I’m a backpacker. I took my first backpacking trip with my sons, then ages eight and ten, and have not missed taking at least one trip every year since. My sons loved our yearly adventures, which continued into their college years. Now they have children of their own to pass on a love for the outdoors. For several years I went out alone, and more recently I started taking out my grandchildren. This year I will take my oldest daughter and her oldest son on the Appalachian Trail (AT) to Mount Rogers in southwest Virginia. Early in the fall I will take out five men from Hope House, an inner city ministry, to southern Pennsylvania on a “beginners” section of the AT.
I love the solitude that I experience while backpacking solo. Although I camp at shelters on the AT, and millions of people use the trail each year, most of my days are spent alone - just me and Jesus. We’ve shared the beauty of seeing Mount Washington blue on the horizon from the top of a mountain in southern Vermont; of waking up in the middle of a moon-lit night to hear the hauntingly beautiful call of the loon; of watching shafts of sunlight stream down through the forest in the early morning after a night of rain… And there have been my encounters with God’s little creatures like beavers, raccoons, deer, wild ponies, and that bear that just stood on the trail looking at me. He moved… after we had a little talk. I’m sure he was hoping for a Snickers bar out of my pack, but I don’t give up my Snickers bars without a fight, or at least a good scolding.

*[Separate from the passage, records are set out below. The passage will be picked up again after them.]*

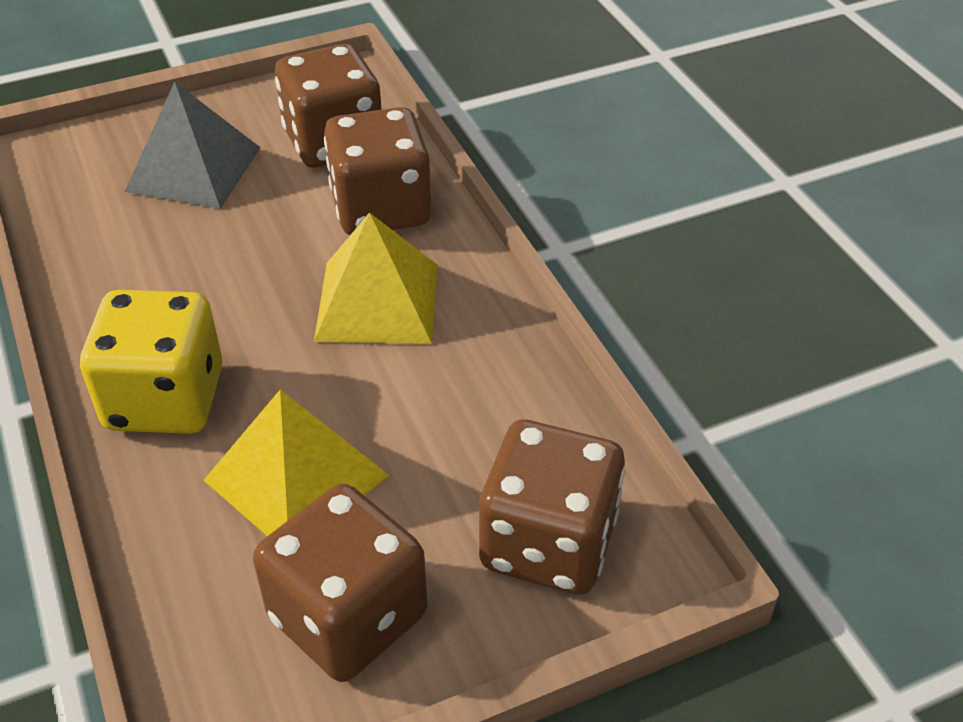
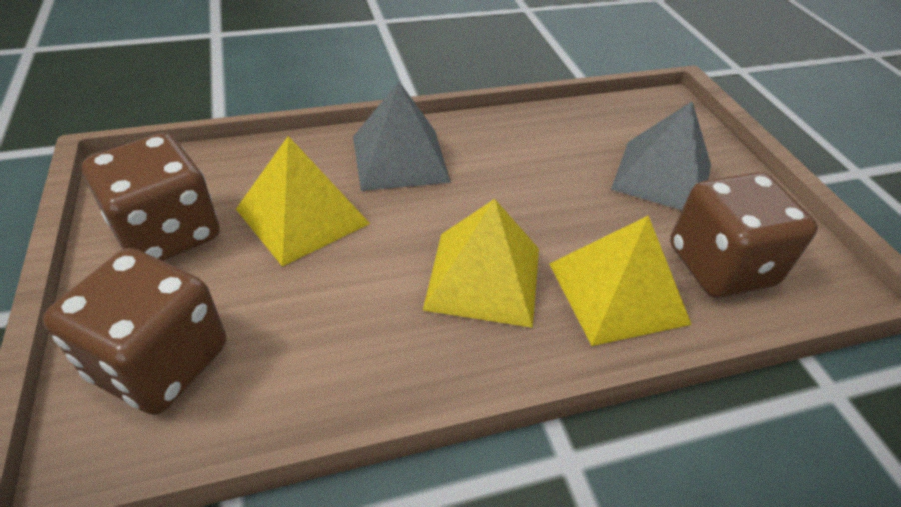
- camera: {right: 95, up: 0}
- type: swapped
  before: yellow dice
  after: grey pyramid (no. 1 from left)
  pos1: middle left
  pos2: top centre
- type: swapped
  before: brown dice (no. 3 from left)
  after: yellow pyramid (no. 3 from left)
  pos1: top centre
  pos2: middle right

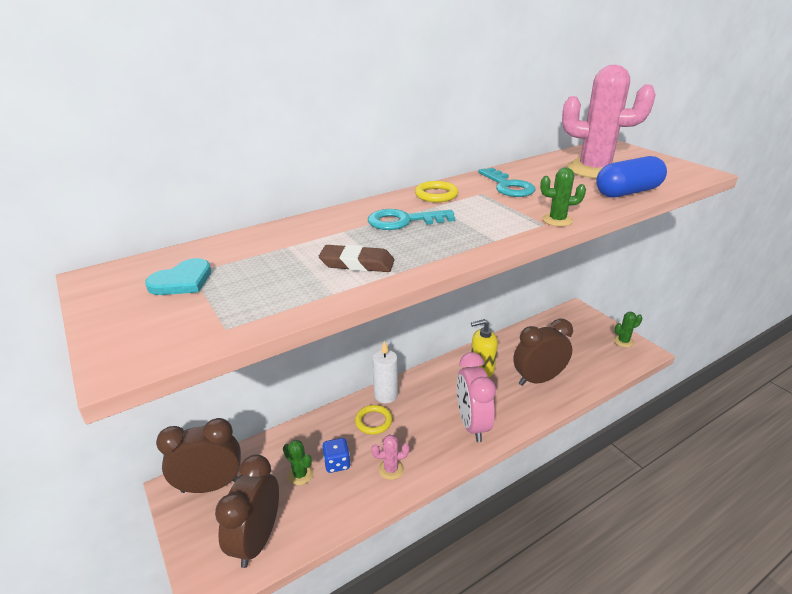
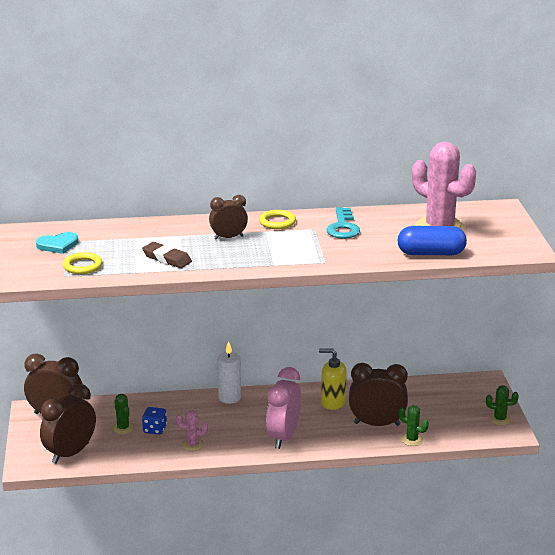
- camera: {right: 25, up: -5}
- type: shifted
  before: yellow ring (no. 1 from left)
  pos1: bottom centre
  pos2: middle left
- type: swapped
  before: turquoise key (no. 1 from left)
  after: brown clock (no. 3 from left)
  pos1: centre
  pos2: centre
- type: shifted
  before: green cactus (no. 2 from left)
  pos1: top right
  pos2: bottom right

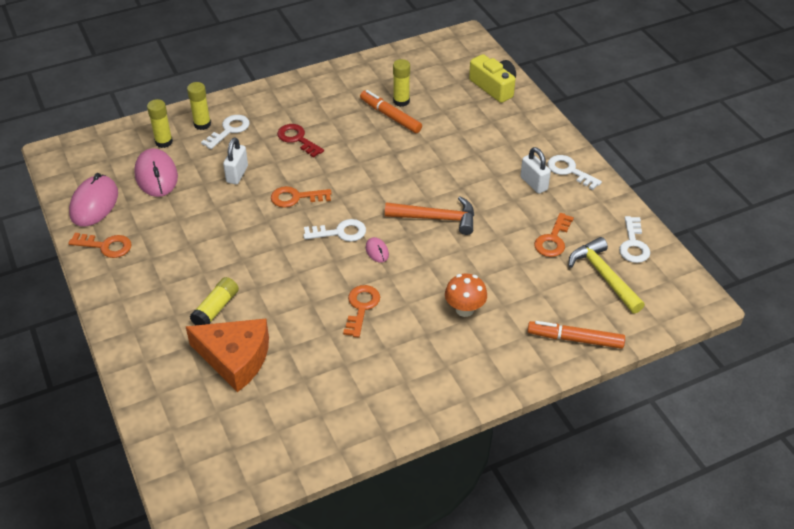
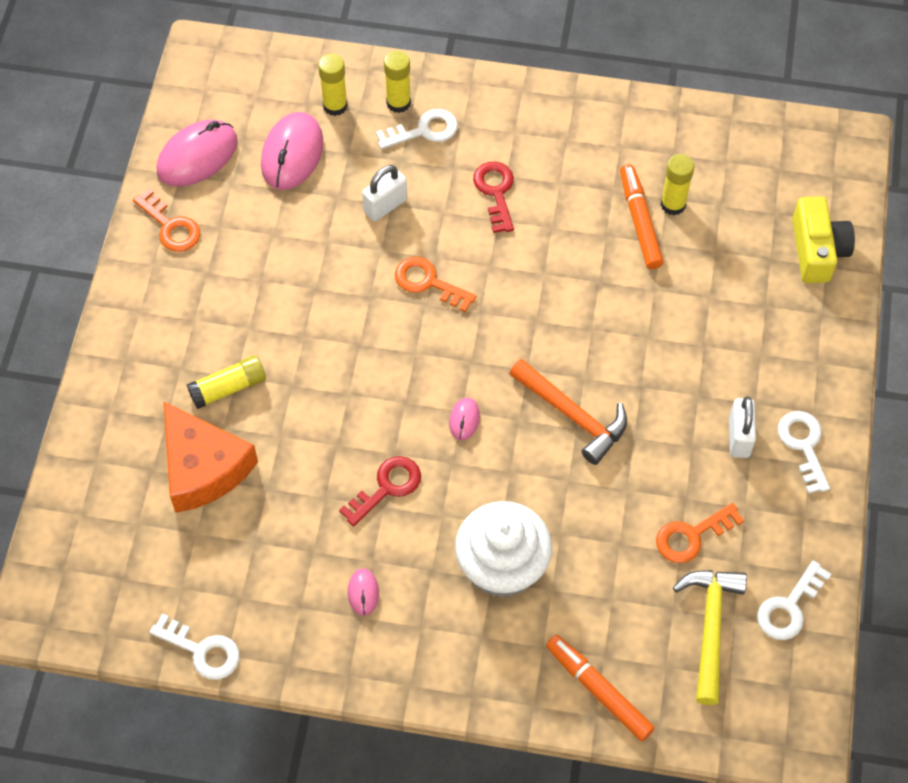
- camera: {right: 35, up: 15}
- type: shifted
  before: white key (no. 2 from left in the first image)
  after: white key (no. 1 from left)
  pos1: centre
  pos2: bottom left
- type: repainted
  before: orange key (no. 3 from left)
  after: red key (no. 1 from left)
  pos1: centre
  pos2: centre
- type: swapped
  before: orange mushroom
  after: white cupcake
  pos1: centre
  pos2: bottom centre
- type: new
  after: pink mouse (no. 3 from left)
  pos2: bottom centre

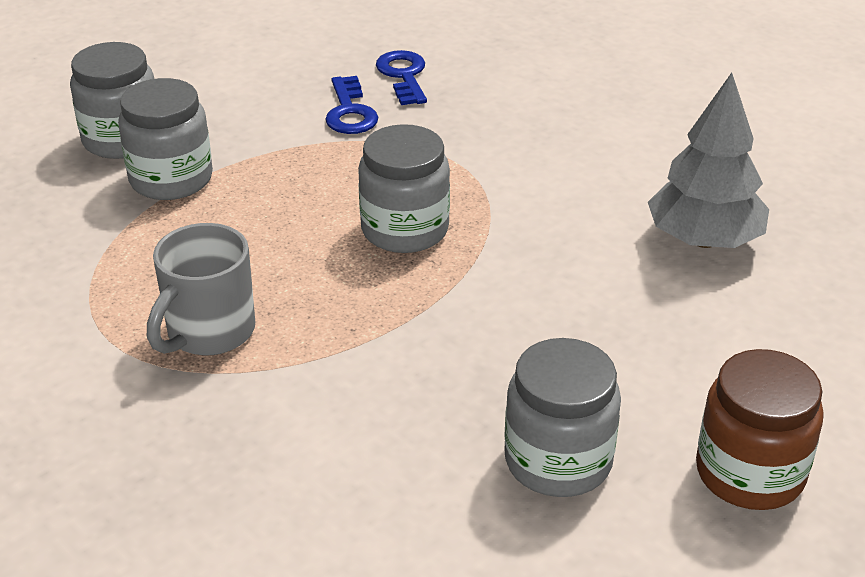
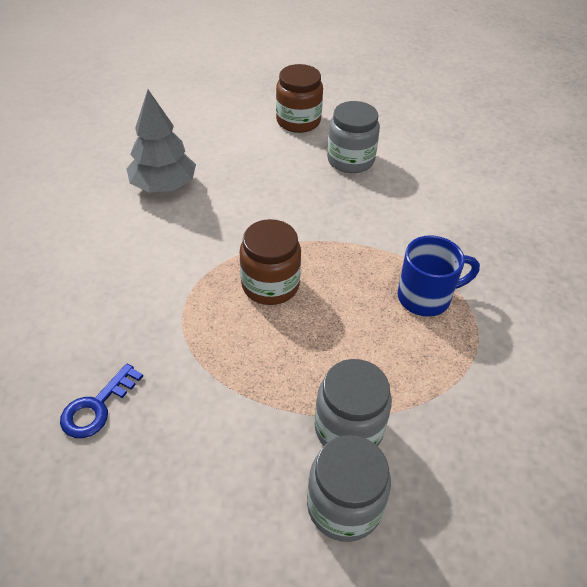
- camera: {right: -135, up: 10}
- type: repainted
  before: grey mug
  after: blue mug
  pos1: middle left
  pos2: middle right
- type: gone
  before: blue key (no. 1 from left)
  pos1: top centre
- type: repainted
  before: grey jar (no. 3 from left)
  after: brown jar (no. 1 from left)
  pos1: top centre
  pos2: centre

Three years ago Barb’s mother came up to visit us for a few weeks, so I took the opportunity to take a longer solo trip (not to avoid her, she was a great mother-in-law, but because Barb would not be alone). I met a taxi driver in northern Massachusetts, and he dropped me off in mid-Vermont. I was ready for a glorious trip of 11 days down through the Green Mountains. Hikers told me the first day out that it had rained 19 of the previous 21 days, and after hiking a few miles, I believed them. The AT was a series of peat bogs separated by rocks and a few hilly sections. I was carrying all of my food for the 11 days, which was more weight than I am used to packing. By the end of the first day I was wet, I was sore, I was beat. Seventeen miles of slogging my way through the peat bogs had taken their toll. “God, I can’t do this. I’m over 100 miles from my car. I just can’t keep up this pace.” I was up at first light, I made my coffee, and I sat down to read my little backpacking Bible. I must have read it 100 times, but that morning the little phrase used by both Paul and Peter in their letters to the New Testament Christians jumped out at me, “grace and peace to you.” If Jesus were standing there He could not have said it more clearly, “Gary, I will give you the grace each day to do the miles, and you will know My peace.” I had calculated that the next day would be another long 17 miles, but when I stopped mid-day to take a look at the map, I realized that I had calculated incorrectly, and it was only a moderate 13 miles. I slowed down, ignored my watch, stopped often to meditate and enjoy the beauty around me – such peace flooded my soul. I was still hurting – sore feet, that pain in my side that kept coming back, the aching shoulders - but each day I made it to my designated shelter in plenty of time for a relaxing dinner. Each day the mountains, the beaver dams, the sunlight, looked more beautiful, but what sticks with me from that trip, as glorious as it was, was not the scenery, it was the words of Jesus to me, “My grace will give you strength each day to keep going, and My peace will be with you.” May grace and peace be yours in Christ Jesus.